◆ Data records
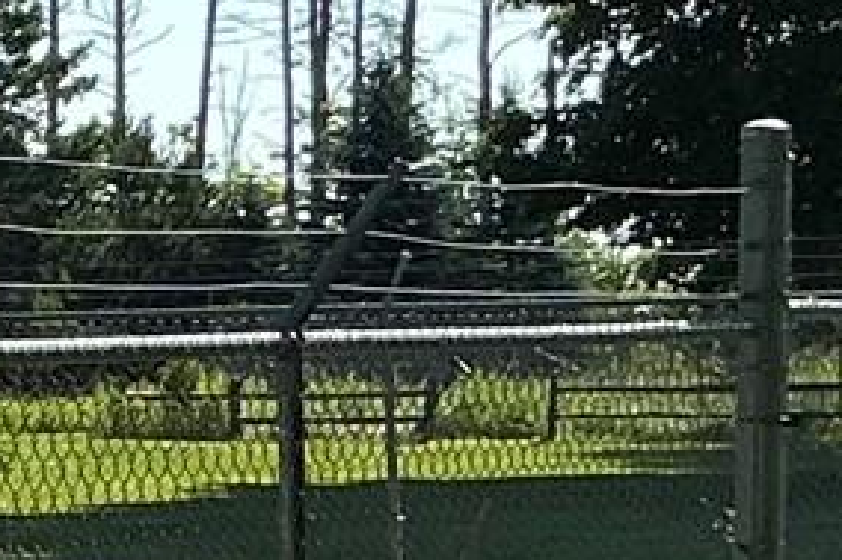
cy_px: 593
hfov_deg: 8.9
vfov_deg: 6.5
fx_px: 4909
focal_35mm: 210
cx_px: -1130
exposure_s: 1/1984
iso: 25
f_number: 1.8
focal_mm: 3
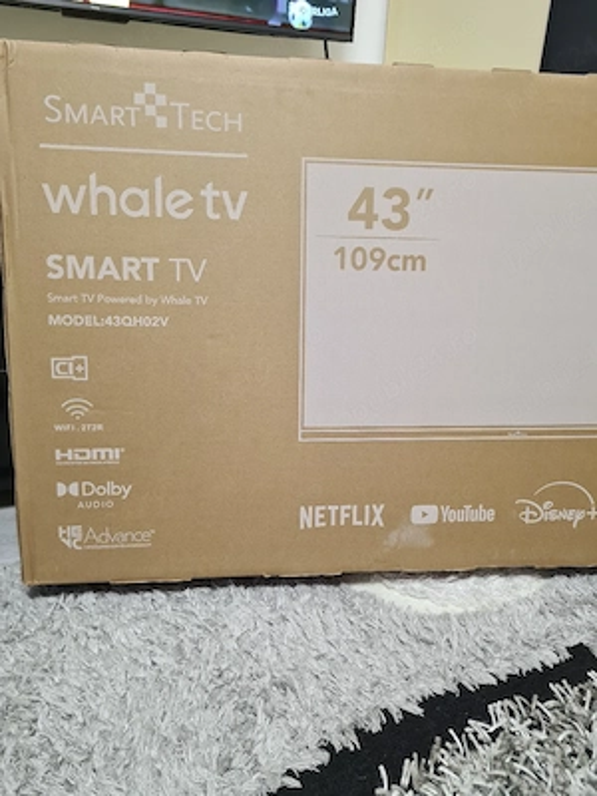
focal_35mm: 26
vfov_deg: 67.3
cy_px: 398
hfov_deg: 53.1
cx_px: 298
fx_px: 598
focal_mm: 5.4
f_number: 1.8
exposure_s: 1/50
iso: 200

◆ Task to complete
Repeat the data exactly. Pictures should not appear.

◆ Task answer
cy_px: 593
hfov_deg: 8.9
vfov_deg: 6.5
fx_px: 4909
focal_35mm: 210
cx_px: -1130
exposure_s: 1/1984
iso: 25
f_number: 1.8
focal_mm: 3
focal_35mm: 26
vfov_deg: 67.3
cy_px: 398
hfov_deg: 53.1
cx_px: 298
fx_px: 598
focal_mm: 5.4
f_number: 1.8
exposure_s: 1/50
iso: 200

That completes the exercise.